-- Given problem --
Please copy everything from the line containing "genus: Trillium" down to the line containing "common name: Veiled polypore", with both of those lines included and each one reproduced word for word. Leave out every other line below.
— Begin Dataset records —
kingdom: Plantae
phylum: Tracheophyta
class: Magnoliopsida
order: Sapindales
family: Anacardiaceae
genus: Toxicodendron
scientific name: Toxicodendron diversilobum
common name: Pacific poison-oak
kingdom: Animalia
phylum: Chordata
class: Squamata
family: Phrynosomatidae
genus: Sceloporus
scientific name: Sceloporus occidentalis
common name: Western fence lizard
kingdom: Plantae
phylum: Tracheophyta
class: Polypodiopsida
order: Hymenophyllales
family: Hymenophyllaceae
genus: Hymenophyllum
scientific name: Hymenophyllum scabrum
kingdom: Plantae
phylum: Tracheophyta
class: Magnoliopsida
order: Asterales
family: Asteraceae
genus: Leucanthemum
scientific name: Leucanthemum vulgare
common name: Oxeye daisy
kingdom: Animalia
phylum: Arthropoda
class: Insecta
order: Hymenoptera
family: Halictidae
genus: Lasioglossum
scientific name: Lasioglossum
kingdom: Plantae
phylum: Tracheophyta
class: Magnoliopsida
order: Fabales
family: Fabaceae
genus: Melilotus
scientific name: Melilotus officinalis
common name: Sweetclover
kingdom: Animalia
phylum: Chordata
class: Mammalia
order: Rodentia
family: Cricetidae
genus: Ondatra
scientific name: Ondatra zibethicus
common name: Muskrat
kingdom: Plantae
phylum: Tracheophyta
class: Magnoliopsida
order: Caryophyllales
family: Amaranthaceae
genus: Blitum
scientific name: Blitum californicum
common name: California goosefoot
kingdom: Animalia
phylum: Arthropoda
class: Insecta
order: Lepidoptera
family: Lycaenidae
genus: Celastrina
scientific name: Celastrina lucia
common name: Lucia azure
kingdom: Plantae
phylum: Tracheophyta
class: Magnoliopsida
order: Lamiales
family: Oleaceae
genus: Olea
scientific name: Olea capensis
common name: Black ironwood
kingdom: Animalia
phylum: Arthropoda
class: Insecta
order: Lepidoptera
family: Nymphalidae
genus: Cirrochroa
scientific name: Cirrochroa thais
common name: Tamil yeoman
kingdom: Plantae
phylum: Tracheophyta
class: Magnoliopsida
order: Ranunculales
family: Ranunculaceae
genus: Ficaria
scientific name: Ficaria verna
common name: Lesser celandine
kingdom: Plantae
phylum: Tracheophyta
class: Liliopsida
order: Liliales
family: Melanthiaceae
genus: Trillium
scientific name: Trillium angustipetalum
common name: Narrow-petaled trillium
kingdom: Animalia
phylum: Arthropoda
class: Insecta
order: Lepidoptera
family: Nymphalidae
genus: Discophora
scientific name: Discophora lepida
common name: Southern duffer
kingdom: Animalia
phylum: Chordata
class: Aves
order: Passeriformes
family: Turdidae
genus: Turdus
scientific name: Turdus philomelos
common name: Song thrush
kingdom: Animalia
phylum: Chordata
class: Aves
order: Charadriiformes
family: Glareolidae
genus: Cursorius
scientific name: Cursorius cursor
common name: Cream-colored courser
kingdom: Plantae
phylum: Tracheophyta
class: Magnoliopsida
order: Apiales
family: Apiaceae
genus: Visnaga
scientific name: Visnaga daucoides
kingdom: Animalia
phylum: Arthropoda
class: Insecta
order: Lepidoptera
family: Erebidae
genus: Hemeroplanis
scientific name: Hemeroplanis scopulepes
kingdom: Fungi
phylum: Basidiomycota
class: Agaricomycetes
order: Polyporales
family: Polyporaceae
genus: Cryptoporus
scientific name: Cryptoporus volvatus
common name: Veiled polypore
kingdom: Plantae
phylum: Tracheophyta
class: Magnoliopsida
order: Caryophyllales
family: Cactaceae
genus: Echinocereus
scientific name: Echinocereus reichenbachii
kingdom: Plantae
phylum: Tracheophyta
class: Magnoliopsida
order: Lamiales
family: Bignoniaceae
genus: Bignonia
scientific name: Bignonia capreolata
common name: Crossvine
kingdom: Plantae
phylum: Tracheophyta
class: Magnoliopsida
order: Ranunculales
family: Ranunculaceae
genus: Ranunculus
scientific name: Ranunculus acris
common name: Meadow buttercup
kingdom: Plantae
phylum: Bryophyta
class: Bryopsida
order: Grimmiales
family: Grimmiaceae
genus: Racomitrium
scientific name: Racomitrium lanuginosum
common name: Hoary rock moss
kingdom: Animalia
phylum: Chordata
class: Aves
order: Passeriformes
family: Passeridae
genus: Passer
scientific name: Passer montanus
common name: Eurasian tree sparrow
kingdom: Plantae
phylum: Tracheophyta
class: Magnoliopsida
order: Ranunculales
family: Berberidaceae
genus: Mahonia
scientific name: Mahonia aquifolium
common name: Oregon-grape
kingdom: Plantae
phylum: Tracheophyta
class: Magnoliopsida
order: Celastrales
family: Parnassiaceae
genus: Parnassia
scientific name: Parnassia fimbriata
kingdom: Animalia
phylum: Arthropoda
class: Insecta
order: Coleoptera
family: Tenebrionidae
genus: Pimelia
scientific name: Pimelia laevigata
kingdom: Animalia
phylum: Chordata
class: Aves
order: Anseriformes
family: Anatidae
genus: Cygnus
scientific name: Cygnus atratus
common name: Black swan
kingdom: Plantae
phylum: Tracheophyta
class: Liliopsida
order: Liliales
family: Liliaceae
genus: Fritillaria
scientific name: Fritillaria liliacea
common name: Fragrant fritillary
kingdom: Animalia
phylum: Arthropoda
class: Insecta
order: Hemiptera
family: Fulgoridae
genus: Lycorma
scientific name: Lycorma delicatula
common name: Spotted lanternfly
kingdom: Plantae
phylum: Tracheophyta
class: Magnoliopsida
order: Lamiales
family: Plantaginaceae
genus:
— End Dataset records —
-- Task result --
genus: Trillium
scientific name: Trillium angustipetalum
common name: Narrow-petaled trillium
kingdom: Animalia
phylum: Arthropoda
class: Insecta
order: Lepidoptera
family: Nymphalidae
genus: Discophora
scientific name: Discophora lepida
common name: Southern duffer
kingdom: Animalia
phylum: Chordata
class: Aves
order: Passeriformes
family: Turdidae
genus: Turdus
scientific name: Turdus philomelos
common name: Song thrush
kingdom: Animalia
phylum: Chordata
class: Aves
order: Charadriiformes
family: Glareolidae
genus: Cursorius
scientific name: Cursorius cursor
common name: Cream-colored courser
kingdom: Plantae
phylum: Tracheophyta
class: Magnoliopsida
order: Apiales
family: Apiaceae
genus: Visnaga
scientific name: Visnaga daucoides
kingdom: Animalia
phylum: Arthropoda
class: Insecta
order: Lepidoptera
family: Erebidae
genus: Hemeroplanis
scientific name: Hemeroplanis scopulepes
kingdom: Fungi
phylum: Basidiomycota
class: Agaricomycetes
order: Polyporales
family: Polyporaceae
genus: Cryptoporus
scientific name: Cryptoporus volvatus
common name: Veiled polypore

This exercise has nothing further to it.